§ Consigne 1: Recopiez la partie de la revue de presse sur le procès Gbagbo qui s'ouvre sur les mots contenant « A la Une: l’audition » et se termine par « la Radio-télévision ivoirienne, en 2010. », en remplaçant « barre » par « tribune ».
§ Consigne 2: Poursuivez, s'il vous plaît, la revue de presse sur le procès Gbagbo à partir de sa dernière phrase.

A la Une: l’audition du premier témoin au procès Gbagbo

Au cinquième jour du procès, un premier témoin a comparu à la barre hier. Un témoin anonyme. Fraternité Matin raconte : « désigné par le numéro 547 par le président du tribunal, l’homme a le visage flouté et la voix déformée. Certainement rasséréné par cette mesure de sécurité, ce dernier, militant du RDR, accuse les Forces de défense et de sécurité de lui avoir tiré une balle dans la jambe », lors de la marche vers les locaux de la RTI, la Radio-télévision ivoirienne, en 2010.

« Vu les conditions de l’audition, on se serait cru à un procès de Cosa Nostra, la Mafia sicilienne, s’exclame L’Observateur Paalga au Burkina, où un repenti serait venu charger un parrain, avec tout ce que cela nécessite comme mesures de sécurité sur son identité. […] C’est dans ce décor presque surréaliste que l’audience s’est déroulée hier. Mais ce faisant, prévient L’Observateur, avec tant de maquillage, de truquage et d’altération, il faut craindre que la vérité elle-même ne finisse par en prendre un sérieux coup. »

Pour Aujourd’hui, toujours au Burkina, ce témoin N° 547 est « gênant » pour les accusés. En effet, affirme le journal, il « invalide la crête de défense sur laquelle surfe Laurent Gbagbo qui veut, face aux juges, revêtir uniquement la tenue de colombe, alors que ce témoignage n’est qu’un petit aperçu de ce que firent ses sbires à lui, dans l’avant et surtout l’immédiat après proclamation des résultats de la présidentielle. Que ce soit à Yopougon, à Abobo, ou à l’intérieur de la Côte d’Ivoire, notamment à Duekué, ville-martyr par excellence, les FDS pro-Gbagbo ont commis des crimes, pointe le quotidien ouagalais. Alors, il serait peut-être juste de hurler avec les loups sur ce transfèrement et ce jugement de Gbagbo à La Haye, mais aussi de ne pas absoudre l’ex-président ivoirien de tous ses péchés électoraux. Des témoins gênants, tels que le 547, il y en a à la pelle, affirme encore Aujourd’hui, car entre décembre 2010 et avril 2011, c’était quasiment la guerre. »

Le procès d’une nation ?

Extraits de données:
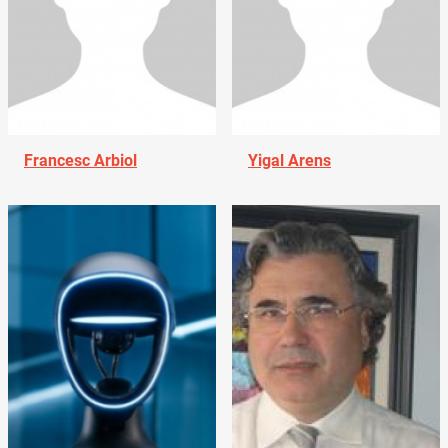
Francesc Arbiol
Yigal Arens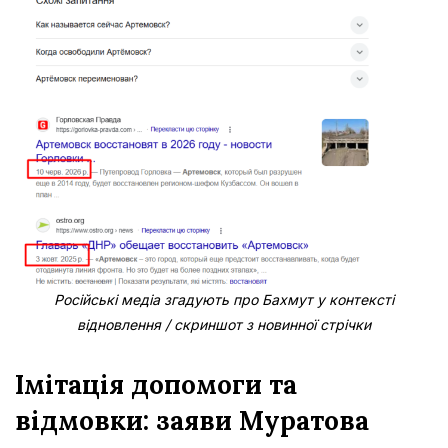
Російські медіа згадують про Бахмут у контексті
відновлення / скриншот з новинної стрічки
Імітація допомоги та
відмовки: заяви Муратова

§ Réponse rédigée 1:
A la Une: l’audition du premier témoin au procès Gbagbo

Au cinquième jour du procès, un premier témoin a comparu à la tribune hier. Un témoin anonyme. Fraternité Matin raconte : « désigné par le numéro 547 par le président du tribunal, l’homme a le visage flouté et la voix déformée. Certainement rasséréné par cette mesure de sécurité, ce dernier, militant du RDR, accuse les Forces de défense et de sécurité de lui avoir tiré une balle dans la jambe », lors de la marche vers les locaux de la RTI, la Radio-télévision ivoirienne, en 2010.

§ Réponse rédigée 2:
Le journal La Tribune Ivoirienne, pour sa part, se penche sur le fond de ce procès… « Dans une telle affaire, peut-on raisonnablement parler du procès de Gbagbo et de Blé Goudé ?, s’interroge le quotidien ivoirien. Ce serait, sans doute, avoir un regard étroit sur ce dossier qui supplante la personnalité des accusés. Les faits tels que présentés montrent et démontrent aisément qu’il ne s’agit pas du procès de ces deux hommes. Ce procès, ayons simplement le courage et l’honnêteté d’avouer qu’il s’agit de celui de la Côte d’Ivoire, donc de chacun de nous et de tous. […] Admettre, quoique cela nous coûte, que la Côte d’Ivoire a fait faillite. Elle a échoué, cette dernière décennie, sur tous les plans. Ce procès se révèle être celui de nos méchancetés, de nos intolérances, de notre volonté de nous accaparer ce qui ne nous appartient pas. C’est bien le procès de nos cyniques hypocrisies, de nos convoitises déraisonnables et de nos ambitions destructives. Ce procès, disons-le tout net, conclut La Tribune Ivoirienne, est celui de la honte pour une nation qui a du mal à grandir ! »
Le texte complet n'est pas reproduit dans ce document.